A military buff like John Dodds could tell right away the leather bomber jacket wasn't just any old coat hanging on a rack at a Washington, D.C., Goodwill shop.
His daughter had noticed it and called him over, and Dodds began to examine it. The leather was a a bit stiff, but it was in good shape, with that perfect vintage patina. On the back was a red-bearded man in a winged helmet, the words “Red Raiders” and “22nd Bomb Group” emblazoned above and below. The jacket had lieutenant bars, a pricetag of $17 and a pretty big clue as to its original owner.
"Robert G. Arand" read the name tag on the front breast, according to Stars and Stripes, which first reported the story of the World War II relic's strange resurfacing at a thrift shop, and its pending return to the 90-year-old Arand, a former B-24 pilot who is alive and well in Cincinnati.
Dodds, assistant general counsel for the Air Force and an amateur military historian who once helped a friend research his brother who was shot down during the Vietnam War, plunked down the $17. Within 24 hours, he had reached Robert Arand by phone.
They chatted about Arand's time in the 22nd Bombardment Group, a predecessor of today’s 22nd Operations Group at McConnell Air Force Base in Kansas. Arand recalled a commander with red hair, Col. Richard Robinson, from whom the group took its nickname.
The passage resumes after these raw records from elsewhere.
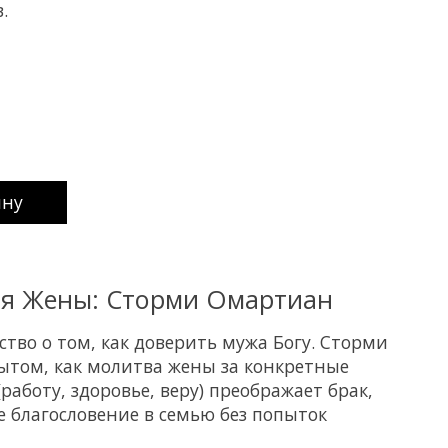
.
uct is
0
out of 5
ину
я Жены: Сторми Омартиан
ство о том, как доверить мужа Богу. Сторми
ытом, как молитва жены за конкретные
работу, здоровье, веру) преображает брак,
 благословение в семью без попыток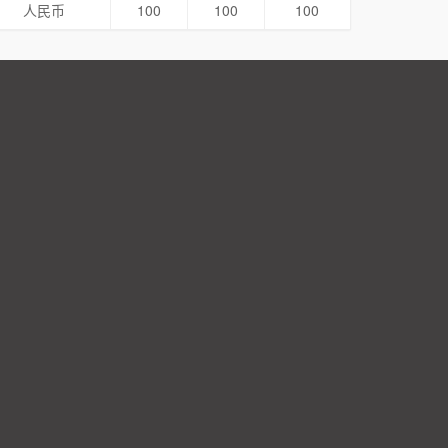
人民币
100
100
100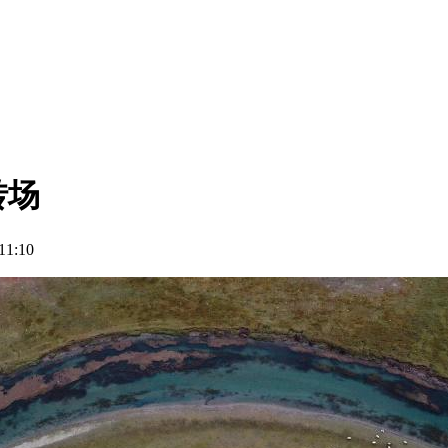
转场
1:10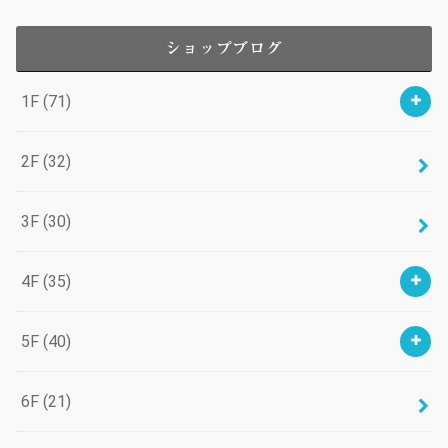
ショップブログ
1F
(71)
2F
(32)
3F
(30)
4F
(35)
5F
(40)
6F
(21)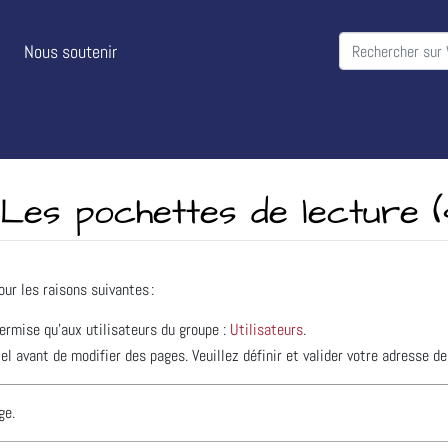
Nous soutenir
 Les pochettes de lecture (
our les raisons suivantes :
permise qu’aux utilisateurs du groupe :
Utilisateurs
.
l avant de modifier des pages. Veuillez définir et valider votre adresse de
ge.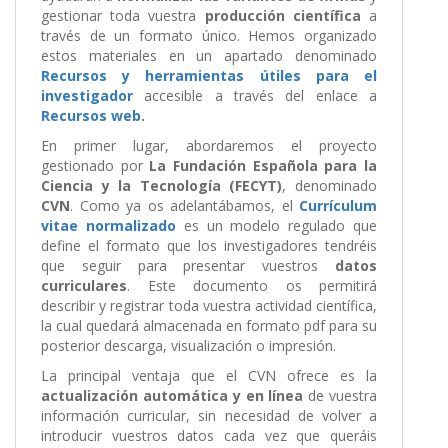
gestionar toda vuestra
producción científica
a
través de un formato único. Hemos organizado
estos materiales en un apartado denominado
Recursos y herramientas útiles para el
investigador
accesible a través del enlace a
Recursos web
.
En primer lugar, abordaremos el proyecto
gestionado por
La Fundación Española para la
Ciencia y la Tecnología (FECYT)
, denominado
CVN
. Como ya os adelantábamos, el
Currículum
vitae normalizado
es un modelo regulado que
define el formato que los investigadores tendréis
que seguir para presentar vuestros
datos
curriculares
. Este documento os permitirá
describir y registrar toda vuestra actividad científica,
la cual quedará almacenada en formato pdf para su
posterior descarga, visualización o impresión.
La principal ventaja que el CVN ofrece es la
actualización automática y en línea
de vuestra
información curricular, sin necesidad de volver a
introducir vuestros datos cada vez que queráis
Arand, who flew more than 40 missions in the South Pacific and remained in the military until his retirement in 1983, figures the last time he wore the jacket was in San Francisco, well before settling in Ohio.
“I remember my wife asking if I was ever going to wear it again, and I said I didn’t think I would, except for a veterans’ parade,” said Arand, who believes that his wife may have donated it to a charity in Cincinnati in 1950.
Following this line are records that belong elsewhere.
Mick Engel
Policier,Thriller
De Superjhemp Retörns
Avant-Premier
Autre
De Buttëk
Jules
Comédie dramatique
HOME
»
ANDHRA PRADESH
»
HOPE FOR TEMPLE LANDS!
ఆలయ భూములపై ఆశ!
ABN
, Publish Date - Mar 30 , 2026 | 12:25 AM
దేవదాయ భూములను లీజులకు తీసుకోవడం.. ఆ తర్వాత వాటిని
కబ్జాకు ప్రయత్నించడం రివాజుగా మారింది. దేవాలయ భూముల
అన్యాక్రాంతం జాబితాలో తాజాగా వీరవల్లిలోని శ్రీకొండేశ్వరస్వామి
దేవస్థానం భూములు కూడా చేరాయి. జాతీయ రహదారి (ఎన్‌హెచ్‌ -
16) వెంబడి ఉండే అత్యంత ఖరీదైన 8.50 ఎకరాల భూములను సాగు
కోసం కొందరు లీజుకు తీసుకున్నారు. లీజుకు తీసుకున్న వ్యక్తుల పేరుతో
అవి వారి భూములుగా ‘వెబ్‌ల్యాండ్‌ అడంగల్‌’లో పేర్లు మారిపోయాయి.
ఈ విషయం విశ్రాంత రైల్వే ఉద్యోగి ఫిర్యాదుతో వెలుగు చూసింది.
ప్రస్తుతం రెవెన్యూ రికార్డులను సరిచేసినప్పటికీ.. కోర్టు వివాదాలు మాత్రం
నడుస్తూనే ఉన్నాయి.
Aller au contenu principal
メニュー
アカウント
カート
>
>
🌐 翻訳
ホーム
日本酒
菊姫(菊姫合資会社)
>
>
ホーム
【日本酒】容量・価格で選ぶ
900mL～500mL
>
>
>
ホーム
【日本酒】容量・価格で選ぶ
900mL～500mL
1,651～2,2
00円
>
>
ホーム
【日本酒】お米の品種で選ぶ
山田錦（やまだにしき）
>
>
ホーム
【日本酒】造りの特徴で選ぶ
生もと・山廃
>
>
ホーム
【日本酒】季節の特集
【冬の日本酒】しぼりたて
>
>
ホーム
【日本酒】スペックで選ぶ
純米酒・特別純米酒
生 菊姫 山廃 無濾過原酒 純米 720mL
Arand, a father of five, grandfather of eight and great-grandfather of two, told Stars and Stripes he isn’t sure how the jacket wound up in Washington, but he “would love to know.”
Dodds recently shipped the jacket to Arand, who said it still fits -- if maybe a tad snug in the chest. He's ready to show it off to his family.
“My children and grandchildren are anxious to see it,” he said.